Biting wit Charles Busch sinks his satirical fangs into The Divine Sister, citing the many nuns that have dotted pop culture over the last half-century or so. Yet in this telling, whether the collective brides of Christ have a cultural imprint strong enough to make this skewering feel like long-deserved comeuppance remains unconfirmed. Director Jamie Richards approaches this gotta-nuke-something Ringwald Theatre comedy with reigning silliness, skipping daintily over patchy references to mine the moments and characters for their brash, irreverent comedic potential.

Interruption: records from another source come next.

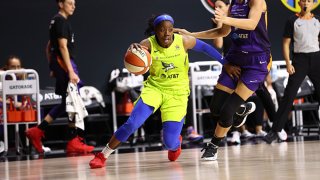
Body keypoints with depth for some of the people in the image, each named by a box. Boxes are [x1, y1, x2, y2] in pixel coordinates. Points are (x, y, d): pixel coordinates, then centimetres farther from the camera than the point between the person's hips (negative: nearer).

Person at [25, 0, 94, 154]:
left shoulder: (56, 21, 20)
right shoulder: (61, 21, -11)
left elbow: (49, 47, 26)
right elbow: (63, 47, -19)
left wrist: (52, 67, 27)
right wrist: (71, 71, -24)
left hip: (58, 64, 10)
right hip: (64, 62, -10)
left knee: (66, 103, 13)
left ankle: (37, 131, 11)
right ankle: (74, 142, -3)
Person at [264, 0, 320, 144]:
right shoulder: (293, 21, 1)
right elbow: (286, 43, 1)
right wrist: (288, 63, -9)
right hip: (299, 59, -3)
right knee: (289, 95, -8)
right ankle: (275, 131, -6)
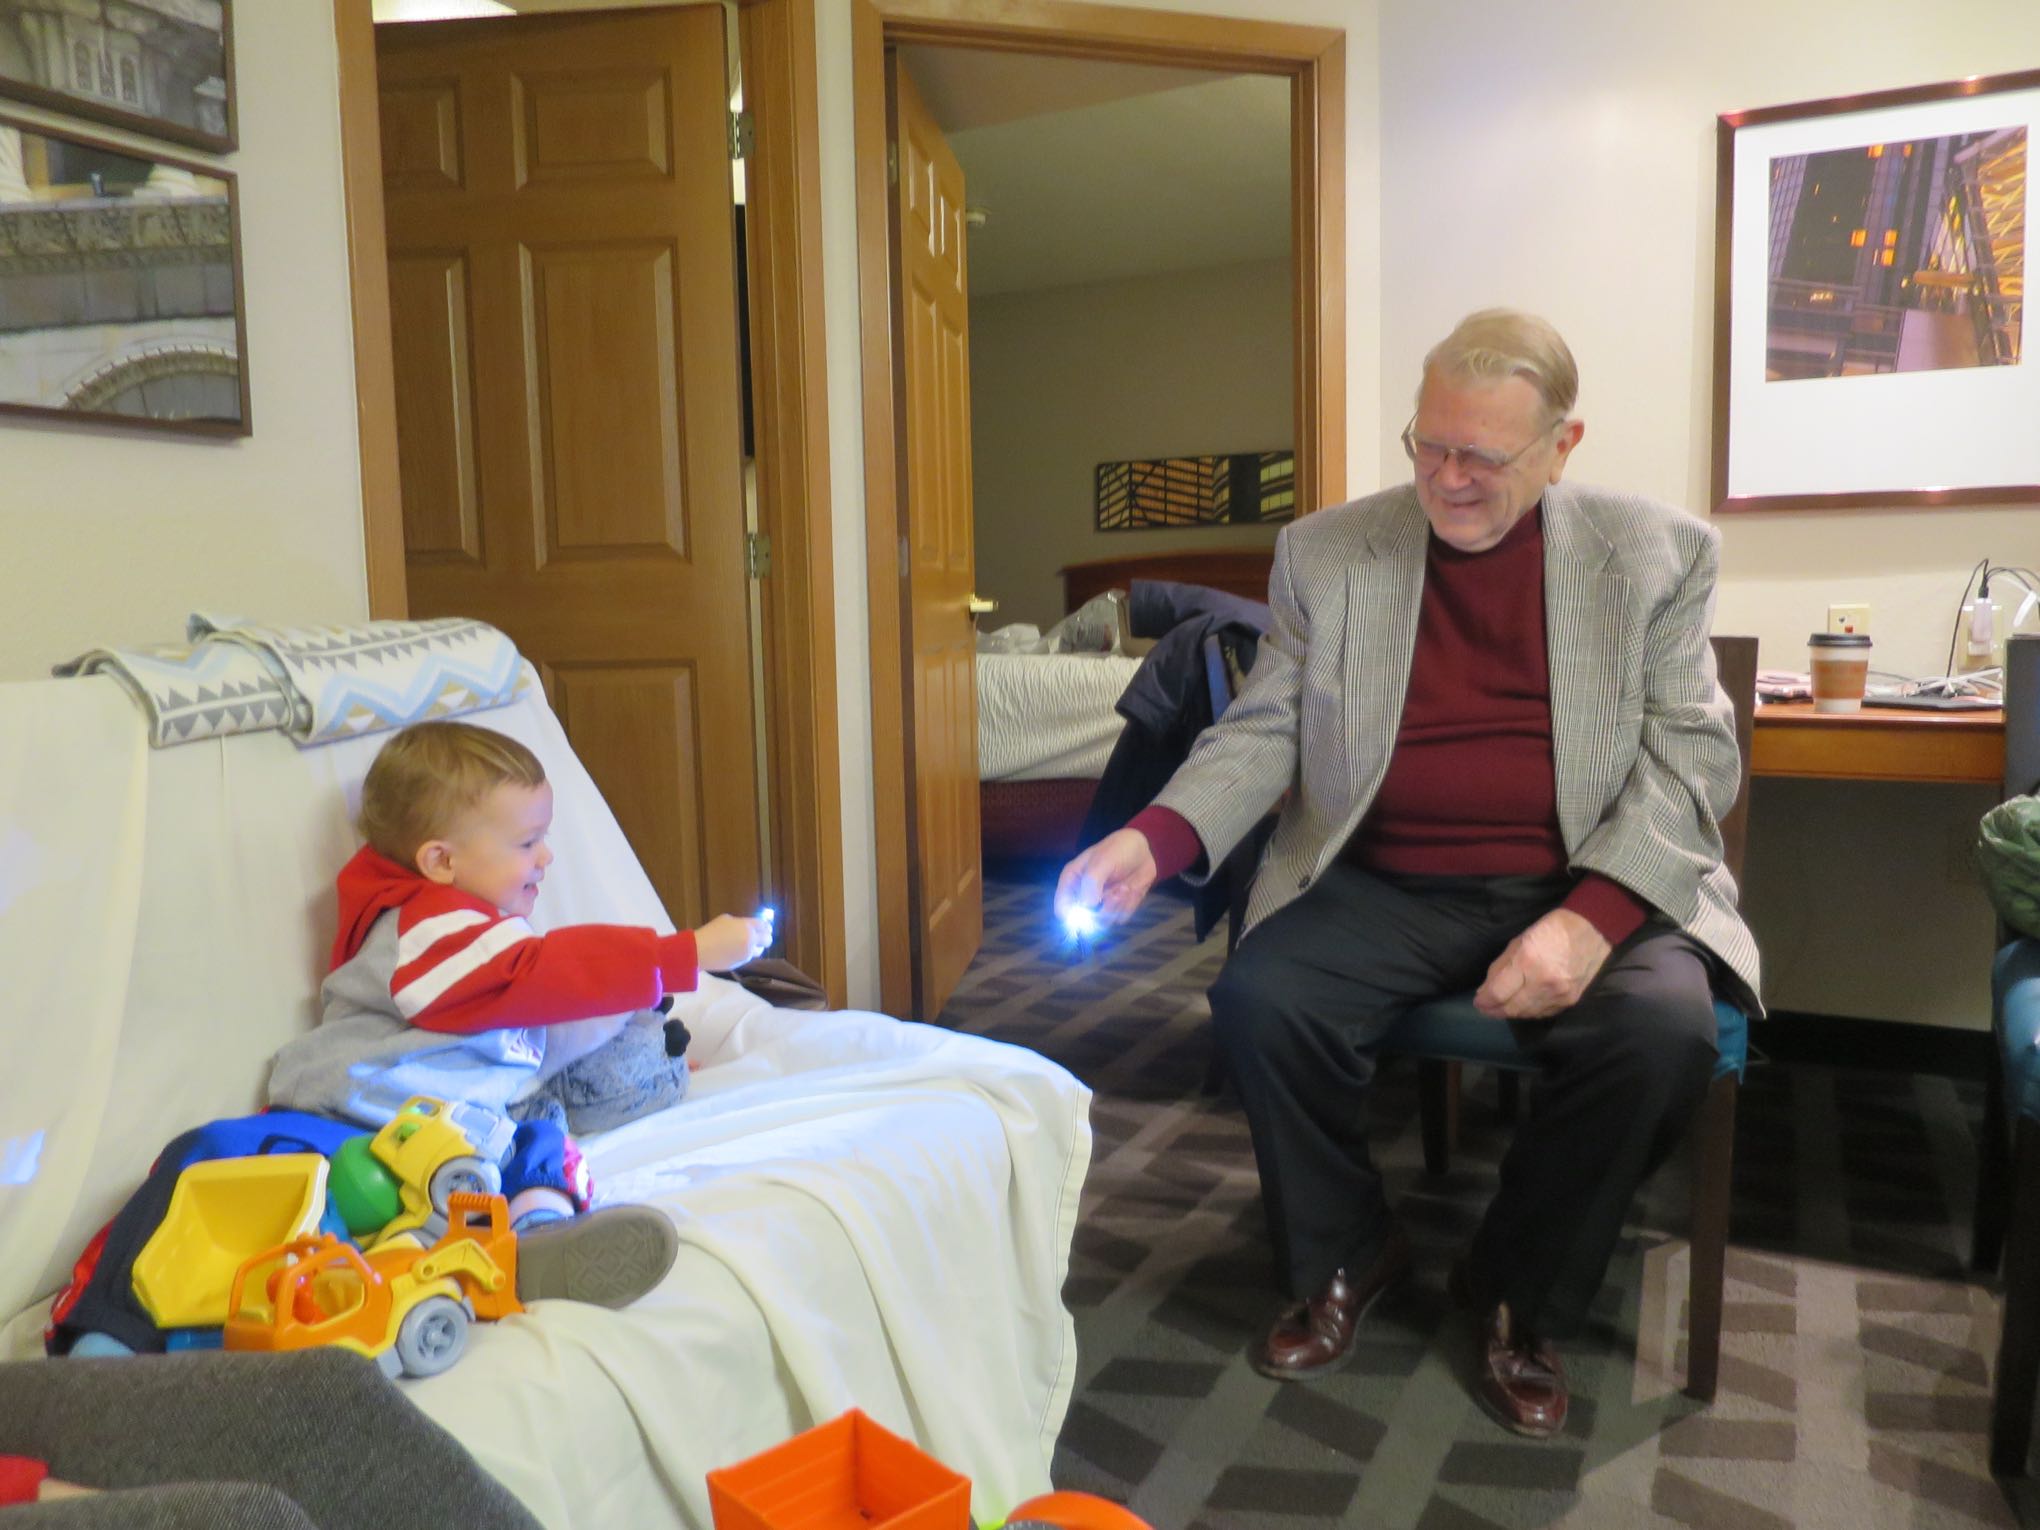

The play’s single act borrows from just about every nun source you could name, plus several you probably couldn’t, or maybe heard about once, or barely remember. Alongside ponderous dramatic Agnes of God models — exploring the line between disturbed, possessed, and miraculous — are peppy Sound of Music types with a song always on their lips, brought to intentionally cloying fruition by music director Jeremy Ryan Mossman. Busch lines up his types and scatters story arcs among them: the driving plot is that old chestnut, The Convent Needs Money, Let’s Get Some Money, How Will We Ever Get The Money?; however, numerous other pots are stirred and hints dropped, from the return of one lifetime-ago romance to a literally underground scheme rife with nefarious DaVinci Code secrecy. Bogged down by development after murky, half-baked development, the show falters by the playwright’s hand; Busch’s degeneracy is universally stronger than his cleverness, so the energy expended on loose ends hauled together into a crash-landing resolution feels like it’s elbowing out the superior raunchy-profane material.